Insight 178: The Status of Conservation Works in Qatar: Safeguarding Architectural Identity


Insight 178: The Status of Conservation Works in Qatar: Safeguarding Architectural Identity

06 Mar 2018

A Note from the Editorial Team


The Middle East Institute regularly welcomes writers from various disciplines to explore issues in the Middle East. In this issue, our guest contributor Silvia Mazzetto gives us an overview of the efforts Qatar has taken to preserve its architectural heritage.  She argues that the Qatari government should employ a new integrated approach to better preserve and safeguard these historically significant buildings.


By Silvia Mazzetto


1. Safeguarding the Architectural Heritage: Some Examples of Completed Conservation Works

The recent urban development, fast growth, and rapid urbanisation has altered the appearance of the historic centre of Doha, damaging existing buildings and gravely threatening their survival. These buildings serve as the only piece of historical evidence of local architectural traditions.[1] In Qatar, two government agencies are responsible of the state’s cultural heritage: Qatar Museum Authority (QMA), which is mandated to promote museum, artistic, and protection activities, and the Private Engineering Office (PEO), which is responsible for developing and managing projects and properties of direct interest to the Emir.

____

--- Exercises to complete ---
- a) In the article on conservation works in Qatar, reproduce the passage between "A Note from" and "historically significant buildings.", inclusive, swapping "guest contributor" for "visiting author".
- b) According to the article on conservation works in Qatar, what has altered the appearance of Doha's historic centre? List every one.

____

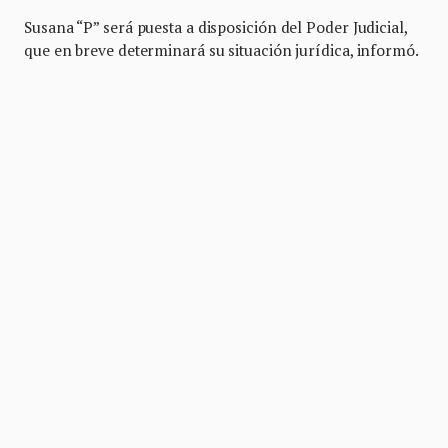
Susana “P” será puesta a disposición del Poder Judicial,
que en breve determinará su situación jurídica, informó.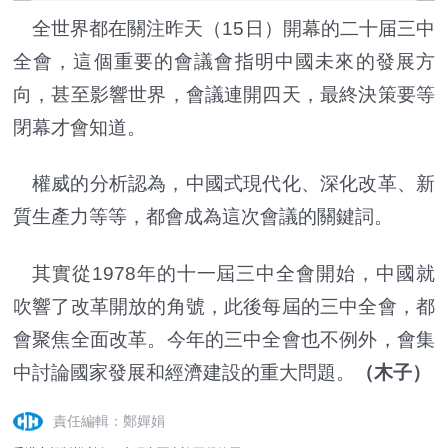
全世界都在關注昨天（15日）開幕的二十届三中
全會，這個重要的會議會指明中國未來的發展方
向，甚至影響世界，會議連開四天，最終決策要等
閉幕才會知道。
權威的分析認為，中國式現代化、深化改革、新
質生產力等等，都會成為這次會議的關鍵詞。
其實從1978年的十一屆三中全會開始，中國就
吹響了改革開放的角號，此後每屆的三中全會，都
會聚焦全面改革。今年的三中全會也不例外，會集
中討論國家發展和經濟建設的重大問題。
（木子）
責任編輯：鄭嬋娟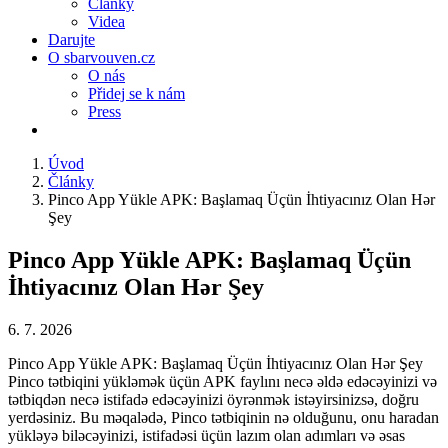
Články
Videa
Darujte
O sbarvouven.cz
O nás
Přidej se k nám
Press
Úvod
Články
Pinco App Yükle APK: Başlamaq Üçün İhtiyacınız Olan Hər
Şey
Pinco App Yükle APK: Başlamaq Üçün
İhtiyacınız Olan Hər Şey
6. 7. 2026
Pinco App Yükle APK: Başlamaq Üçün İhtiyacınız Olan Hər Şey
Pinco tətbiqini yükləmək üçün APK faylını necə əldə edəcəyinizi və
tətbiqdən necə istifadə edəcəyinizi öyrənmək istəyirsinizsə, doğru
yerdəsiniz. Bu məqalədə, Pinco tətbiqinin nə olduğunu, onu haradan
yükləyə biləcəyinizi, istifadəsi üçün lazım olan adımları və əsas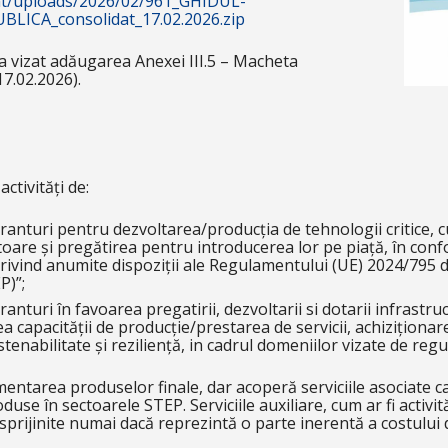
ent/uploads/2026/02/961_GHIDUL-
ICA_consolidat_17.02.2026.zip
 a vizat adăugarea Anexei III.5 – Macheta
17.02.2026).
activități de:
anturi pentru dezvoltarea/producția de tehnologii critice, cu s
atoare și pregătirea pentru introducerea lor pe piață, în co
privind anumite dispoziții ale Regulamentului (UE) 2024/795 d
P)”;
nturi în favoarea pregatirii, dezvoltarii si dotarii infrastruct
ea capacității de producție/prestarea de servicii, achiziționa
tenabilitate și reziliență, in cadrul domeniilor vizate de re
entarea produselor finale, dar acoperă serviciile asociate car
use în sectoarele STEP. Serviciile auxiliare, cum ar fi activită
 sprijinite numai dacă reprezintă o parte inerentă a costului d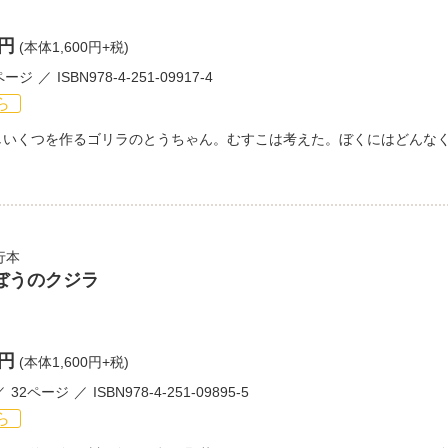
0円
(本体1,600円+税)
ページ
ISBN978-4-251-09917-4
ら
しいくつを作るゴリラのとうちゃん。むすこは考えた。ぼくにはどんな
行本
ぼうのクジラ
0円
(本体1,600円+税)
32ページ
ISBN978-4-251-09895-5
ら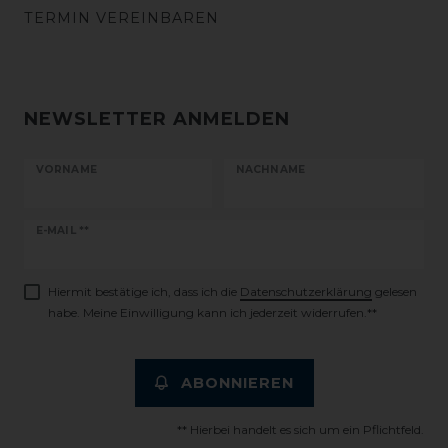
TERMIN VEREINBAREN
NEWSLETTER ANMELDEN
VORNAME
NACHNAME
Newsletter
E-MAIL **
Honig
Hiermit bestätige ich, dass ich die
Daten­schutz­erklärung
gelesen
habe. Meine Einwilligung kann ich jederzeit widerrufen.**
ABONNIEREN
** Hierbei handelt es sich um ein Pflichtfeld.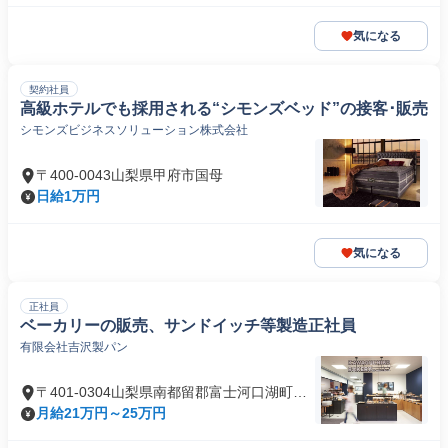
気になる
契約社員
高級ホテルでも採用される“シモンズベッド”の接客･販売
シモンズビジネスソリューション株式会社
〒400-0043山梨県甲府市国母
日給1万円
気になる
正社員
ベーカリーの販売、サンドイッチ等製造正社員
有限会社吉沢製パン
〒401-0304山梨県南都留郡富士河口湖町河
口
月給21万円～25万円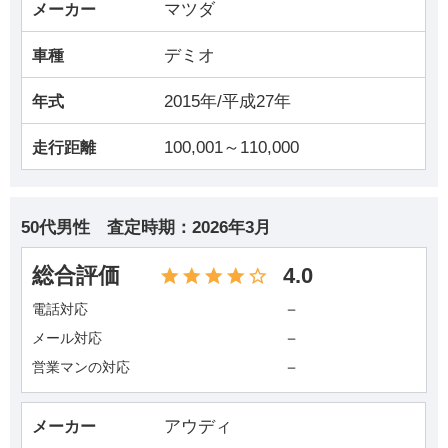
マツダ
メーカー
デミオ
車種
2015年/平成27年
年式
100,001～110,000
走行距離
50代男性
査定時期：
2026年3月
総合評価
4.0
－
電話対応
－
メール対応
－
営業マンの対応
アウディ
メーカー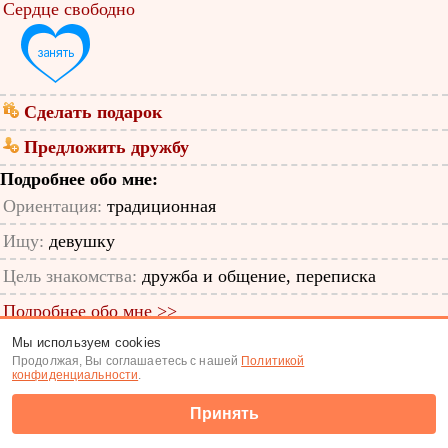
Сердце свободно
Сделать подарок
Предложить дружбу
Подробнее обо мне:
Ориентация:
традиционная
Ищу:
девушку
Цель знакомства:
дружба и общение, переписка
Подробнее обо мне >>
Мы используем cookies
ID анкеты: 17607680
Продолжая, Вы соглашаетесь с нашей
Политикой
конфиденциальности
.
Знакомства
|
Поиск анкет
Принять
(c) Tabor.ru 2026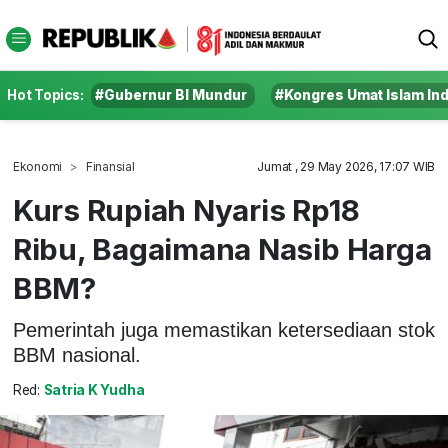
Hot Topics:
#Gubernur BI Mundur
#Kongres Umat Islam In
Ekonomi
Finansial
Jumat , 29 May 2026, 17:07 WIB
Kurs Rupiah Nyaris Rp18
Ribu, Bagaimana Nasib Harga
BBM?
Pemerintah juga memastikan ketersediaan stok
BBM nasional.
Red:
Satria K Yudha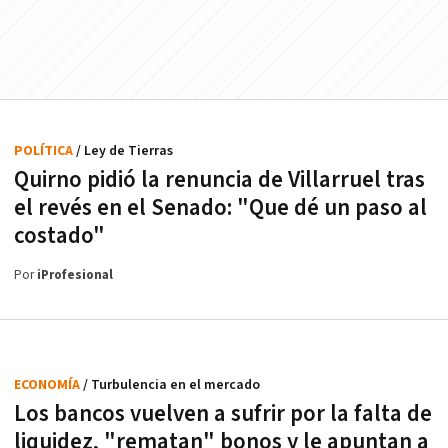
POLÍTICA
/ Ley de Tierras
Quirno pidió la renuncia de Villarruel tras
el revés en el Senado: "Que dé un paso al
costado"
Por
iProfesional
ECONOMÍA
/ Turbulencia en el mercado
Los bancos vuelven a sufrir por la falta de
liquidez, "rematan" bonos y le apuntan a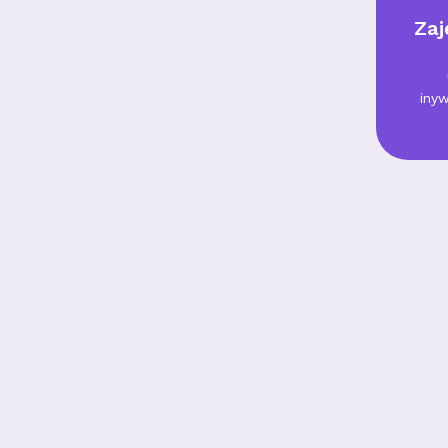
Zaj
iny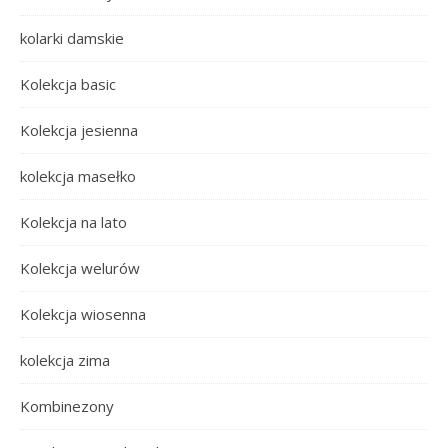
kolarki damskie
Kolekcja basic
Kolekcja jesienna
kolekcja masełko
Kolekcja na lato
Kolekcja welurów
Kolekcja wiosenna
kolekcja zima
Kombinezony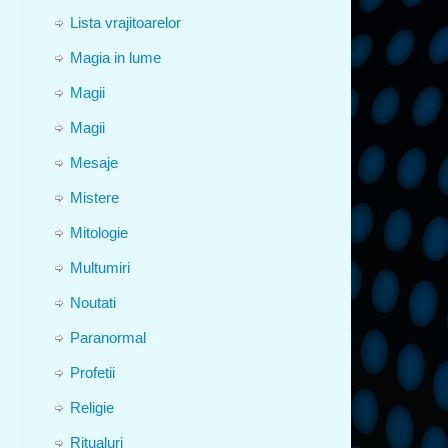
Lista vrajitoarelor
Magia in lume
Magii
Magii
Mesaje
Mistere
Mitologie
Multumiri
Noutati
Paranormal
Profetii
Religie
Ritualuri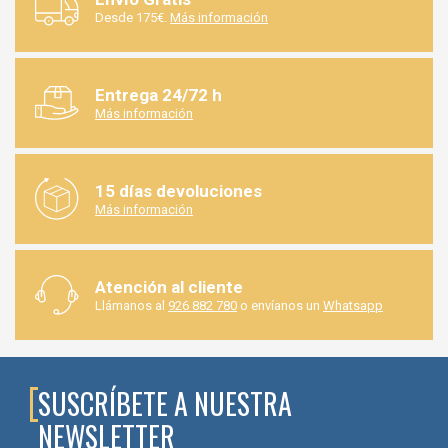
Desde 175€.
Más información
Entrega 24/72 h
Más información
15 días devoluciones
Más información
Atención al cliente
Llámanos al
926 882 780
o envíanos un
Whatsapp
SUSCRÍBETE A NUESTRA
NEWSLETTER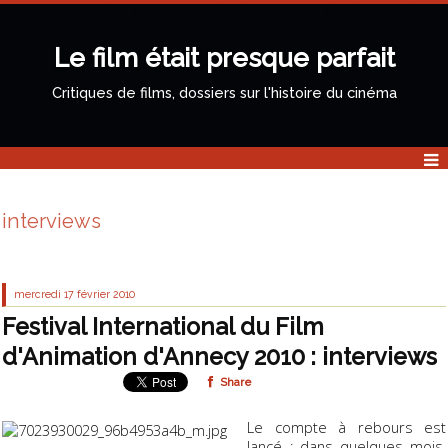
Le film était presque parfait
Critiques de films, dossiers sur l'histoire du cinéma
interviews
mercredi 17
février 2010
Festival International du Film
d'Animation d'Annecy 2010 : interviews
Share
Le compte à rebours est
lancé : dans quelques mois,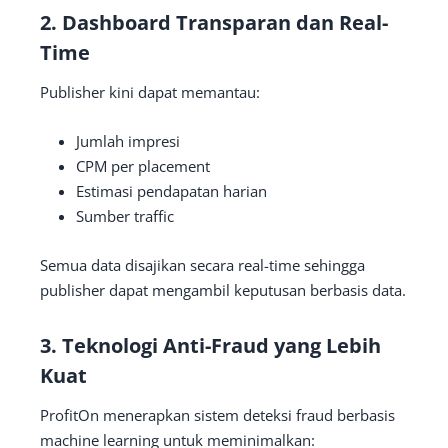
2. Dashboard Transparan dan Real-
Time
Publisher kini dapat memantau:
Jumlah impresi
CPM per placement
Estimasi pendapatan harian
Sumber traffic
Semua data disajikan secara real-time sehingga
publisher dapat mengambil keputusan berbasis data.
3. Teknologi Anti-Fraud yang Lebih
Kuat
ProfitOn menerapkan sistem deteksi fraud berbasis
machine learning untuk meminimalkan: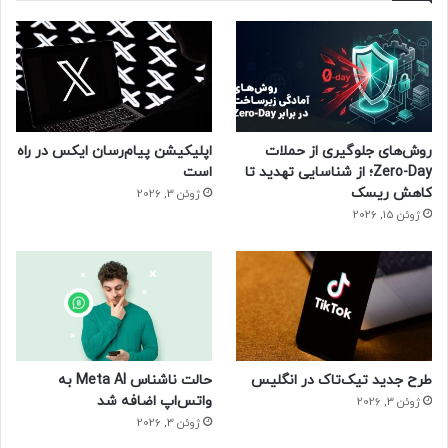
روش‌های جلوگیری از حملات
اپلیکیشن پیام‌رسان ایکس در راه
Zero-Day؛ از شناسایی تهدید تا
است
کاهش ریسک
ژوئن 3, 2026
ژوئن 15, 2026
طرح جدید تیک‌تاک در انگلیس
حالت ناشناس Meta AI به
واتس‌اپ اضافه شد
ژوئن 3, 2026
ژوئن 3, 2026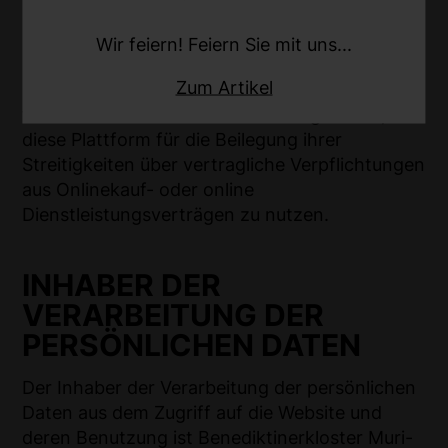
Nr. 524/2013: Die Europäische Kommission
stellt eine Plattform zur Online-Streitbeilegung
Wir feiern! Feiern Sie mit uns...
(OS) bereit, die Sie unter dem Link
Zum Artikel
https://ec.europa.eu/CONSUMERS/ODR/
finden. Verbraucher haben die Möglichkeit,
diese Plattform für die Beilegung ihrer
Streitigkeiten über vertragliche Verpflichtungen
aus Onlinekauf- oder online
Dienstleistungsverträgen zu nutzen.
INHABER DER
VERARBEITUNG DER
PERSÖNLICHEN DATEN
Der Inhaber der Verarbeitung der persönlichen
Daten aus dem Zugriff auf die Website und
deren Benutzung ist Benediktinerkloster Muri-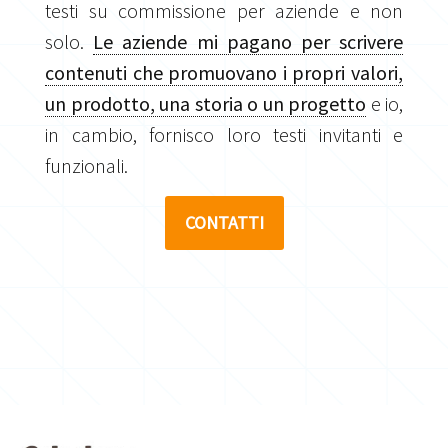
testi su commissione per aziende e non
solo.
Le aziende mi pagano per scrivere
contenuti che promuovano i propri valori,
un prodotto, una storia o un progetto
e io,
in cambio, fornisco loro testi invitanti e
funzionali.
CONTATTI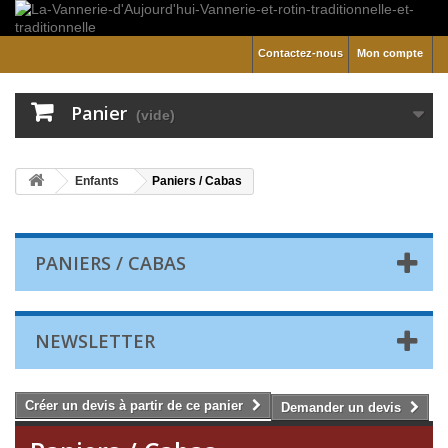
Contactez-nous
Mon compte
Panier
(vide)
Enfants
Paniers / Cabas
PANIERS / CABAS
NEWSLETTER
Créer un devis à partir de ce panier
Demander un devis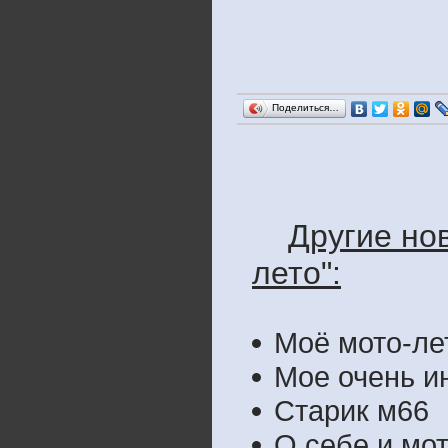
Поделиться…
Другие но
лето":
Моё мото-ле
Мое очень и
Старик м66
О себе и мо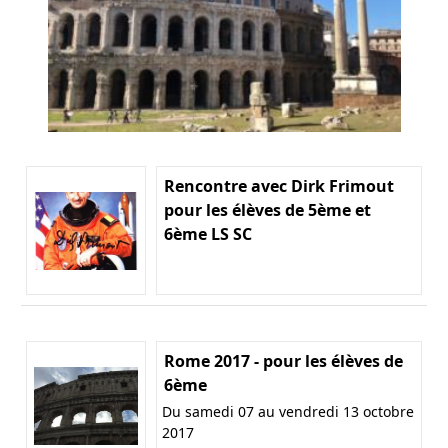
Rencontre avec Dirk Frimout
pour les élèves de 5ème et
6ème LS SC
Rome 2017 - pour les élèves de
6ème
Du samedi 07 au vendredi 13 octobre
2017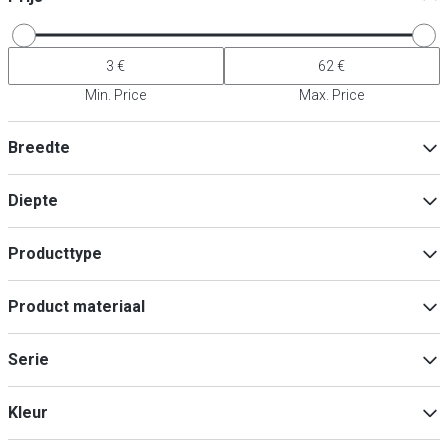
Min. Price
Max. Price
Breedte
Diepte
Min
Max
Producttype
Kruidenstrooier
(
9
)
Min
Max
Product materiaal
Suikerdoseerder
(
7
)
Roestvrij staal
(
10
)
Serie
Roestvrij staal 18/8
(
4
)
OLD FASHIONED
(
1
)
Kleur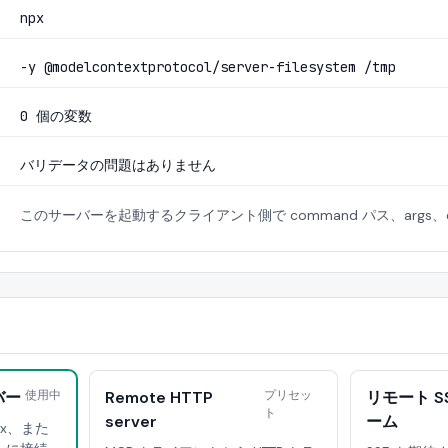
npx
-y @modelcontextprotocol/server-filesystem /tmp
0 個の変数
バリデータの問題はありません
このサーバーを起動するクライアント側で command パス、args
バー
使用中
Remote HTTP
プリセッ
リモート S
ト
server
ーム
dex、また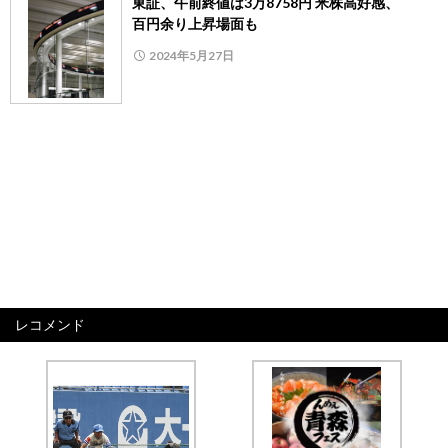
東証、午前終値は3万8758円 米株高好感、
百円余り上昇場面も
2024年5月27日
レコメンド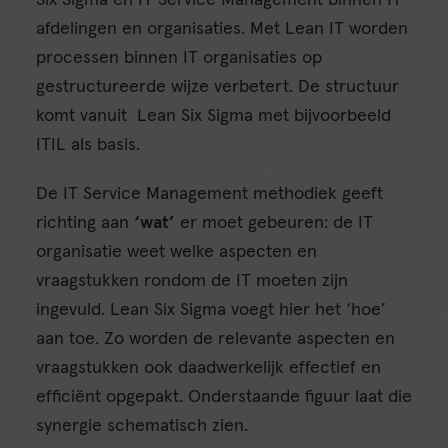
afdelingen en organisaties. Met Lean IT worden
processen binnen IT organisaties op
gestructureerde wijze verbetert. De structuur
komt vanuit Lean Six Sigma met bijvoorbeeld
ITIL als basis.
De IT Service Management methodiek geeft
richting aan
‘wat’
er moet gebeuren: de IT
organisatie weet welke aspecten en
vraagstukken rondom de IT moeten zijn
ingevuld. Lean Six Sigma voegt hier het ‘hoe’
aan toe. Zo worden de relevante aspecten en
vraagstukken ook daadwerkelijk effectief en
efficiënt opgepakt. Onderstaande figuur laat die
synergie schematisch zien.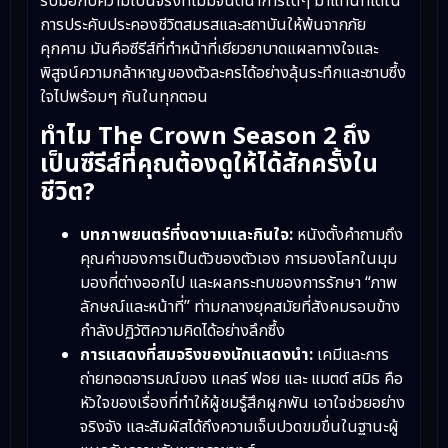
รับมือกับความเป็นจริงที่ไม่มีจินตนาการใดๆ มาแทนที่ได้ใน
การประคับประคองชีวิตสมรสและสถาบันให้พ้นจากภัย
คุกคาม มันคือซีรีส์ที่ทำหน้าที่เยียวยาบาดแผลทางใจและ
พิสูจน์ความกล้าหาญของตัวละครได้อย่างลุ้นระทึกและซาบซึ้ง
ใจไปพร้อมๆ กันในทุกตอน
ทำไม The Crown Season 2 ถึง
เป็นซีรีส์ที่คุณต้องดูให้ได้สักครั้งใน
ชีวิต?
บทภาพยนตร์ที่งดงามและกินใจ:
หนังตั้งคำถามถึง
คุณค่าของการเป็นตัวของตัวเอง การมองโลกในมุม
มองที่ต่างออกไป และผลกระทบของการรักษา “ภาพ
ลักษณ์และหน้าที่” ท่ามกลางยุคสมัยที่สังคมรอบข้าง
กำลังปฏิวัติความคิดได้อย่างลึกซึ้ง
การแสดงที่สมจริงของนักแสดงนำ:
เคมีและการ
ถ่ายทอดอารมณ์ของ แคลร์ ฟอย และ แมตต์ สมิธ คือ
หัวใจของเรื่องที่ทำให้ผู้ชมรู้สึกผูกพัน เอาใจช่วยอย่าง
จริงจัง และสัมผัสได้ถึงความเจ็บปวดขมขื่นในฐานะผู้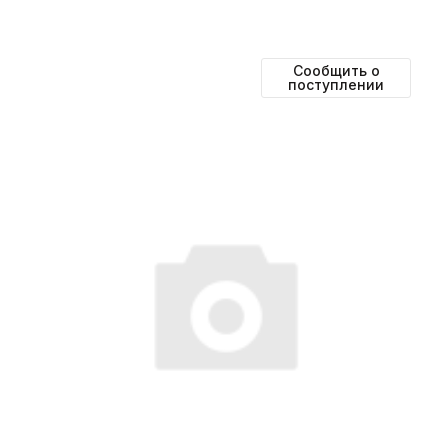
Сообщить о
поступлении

____

--- Solutions for each task ---
- a)
A Note from the Editorial Team


The Middle East Institute regularly welcomes writers from various disciplines to explore issues in the Middle East. In this issue, our visiting author Silvia Mazzetto gives us an overview of the efforts Qatar has taken to preserve its architectural heritage.  She argues that the Qatari government should employ a new integrated approach to better preserve and safeguard these historically significant buildings.

- b)
- recent urban development
- fast growth
- rapid urbanisation